Evlerde kullanılan perdeler genellikle beyaz kumaşlardan yapılır. Beyaz kumaş, ışığı yansıtarak evdeki eşyaların renklerinin solmasını engeller.
Yazın güneş altında uzun süre bırakılan araçların ön camlarında açık renkli koruyucular kullanılır. Böylece araç içinin aşırı ısınması engellenir.
Güneşten gelen ışık beyaz ışık olarak adlandırılır. Beyaz ışık gerçekte altı farklı renkteki ışık ışınlarının birleşmesi ile oluşur. Bu ışınlar sırasıyla kırmızı, turuncu, sarı, yeşil, mavi ve mor renktedir.
Beyaz ışığın renklerine ayrılmasına ışık tayfı (ışık spektrumu) denir.
Güneş ışığı; CD, sabun köpüğü ya da kristal taşın üzerine düştüğünde etrafa farklı renklerde ışık saçıldığı görülür. Bu durum beyaz ışık olan güneş ışınlarının farklı renklere ayrılması sonucudur. Beyaz, bir renk değil tüm renklerin birleşimidir. Tüm renkler karıştığında ışığı beyaz renkte görürüz.
Gökkuşağı, güneş ışınlarının milyonlarca yağmur damlalarının içinden geçerken renklerine ayrılmasıyla oluşur. Bu yüzden gökkuşağı yağmur sonrası ortaya çıkar.
Beyaz ışığın tüm renklerin karışımından oluştuğunu İngiliz bilim insanı Isaac Newton (Ayzek Nivtın), 1670 yılında yaptığı bir deneyle keşfetmiştir.
Cisimler Neden Renkli Görünür?
Işık kaynağından çıkan ışık ışınları cisimlerden yansıyarak gözümüze gelir. Bu ışınlar sayesinde görme olayı gerçekleşir.
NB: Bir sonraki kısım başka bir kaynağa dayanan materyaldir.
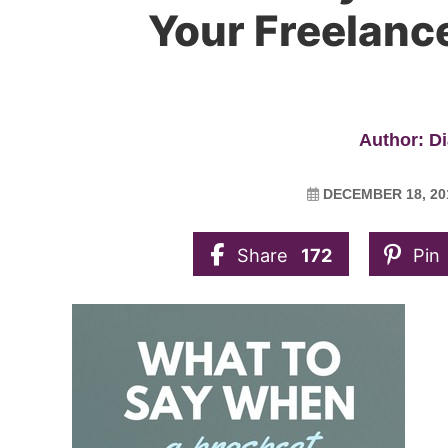
Your Freelance
Author: D
DECEMBER 18, 20
Share
172
Pin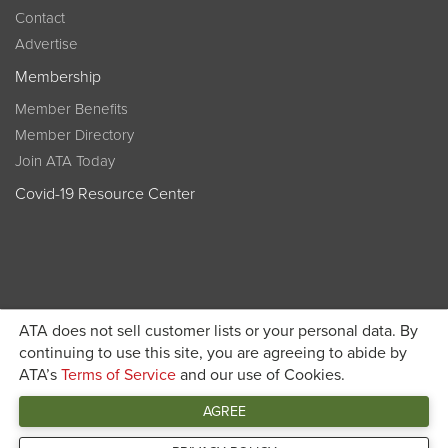
Contact
Advertise
Membership
Member Benefits
Member Directory
Join ATA Today
Covid-19 Resource Center
ATA does not sell customer lists or your personal data. By
Become a member today and get discounted pricing on
continuing to use this site, you are agreeing to abide by
ATA’s
Terms of Service
and our use of Cookies.
JOIN ATA TODAY
registration
AGREE
Connect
Cisimler ışığın bütün renklerini yansıtıyorsa beyaz, birini yansıtıyorsa yansıttığı renkte, hepsini soğuruyorsa siyah görünürler.
Beyaz ışık, beyaz renkli cisim üzerine düştüğünde tüm renkleri yansıtıyorsa beyaz görülür.
Beyaz ışık, siyah renkli cisim üzerine düştüğünde hiçbir rengi yansıtmıyor ve hepsini soğuruyorsa siyah görülür.
Cisim, beyaz ışığı oluşturan renklerden hangisini yansıtıyorsa o renkte görünür. Cisimler yansıyan ışık renginde görünür.
Beyaz ışık, mavi renkli cisim üzerine düştüğünde cisim sadece mavi rengi yansıtır. Diğer renkleri soğurur.
Beyaz ışık, kırmızı renkli cisim üzerine düştüğünde cisim sadece kırmızı rengi yansıtır. Diğer renkleri soğurur.
Beyaz ışık, yeşil renkli cisim üzerine düştüğünde cisim sadece yeşil rengi yansıtır. Diğer renkleri soğurur.
Örneğin yaprak üzerine düşen güneş ışığının içinde tüm renkler vardır. Ancak yaprak bu renkleri soğurup tutarken sadece yeşil rengi yansıtır. Yeşil rengi yansıttığı için yaprak yeşil renkte görünür.
Çilek, kırmızı renktedir ve beyaz renkte olan güneş ışınlarının içerisindeki kırmızı rengi yansıtırken diğer renkleri soğurur.
Işığın ana renkleri kırmızı, yeşil ve mavidir. Diğer renkler, bu renklerin farklı oranlarda bir araya gelmesiyle oluşur.
Sarı: Kırmızı + Yeşil Mor: Kırmızı + Mavi
Turkuaz: Mavi + Yeşil Beyaz: Kırmızı + Mavi + Yeşil
Çileğin üzerine kırmızı ışık yansıtılırsa daha koyu kırmızı renkte görünebilir. Bu nedenle domates ve çilek satan satıcılar, pazar yerlerinde kırmızı renkte şemsiye kullanır.
Cisimler kendi renk tonlarına sahip ışık ışınlarını yansıtır, diğerlerini soğurlar. Cisimlerin renkleri onları aydınlatan ışığın rengine göre farklı renklerde algılanabilir. Güneş ışığı altında kırmızı görünen domates, mavi ışık altına konulursa domates mavi ışığı soğurur. Yansıtacak ışık olmadığından da domates siyah görünür.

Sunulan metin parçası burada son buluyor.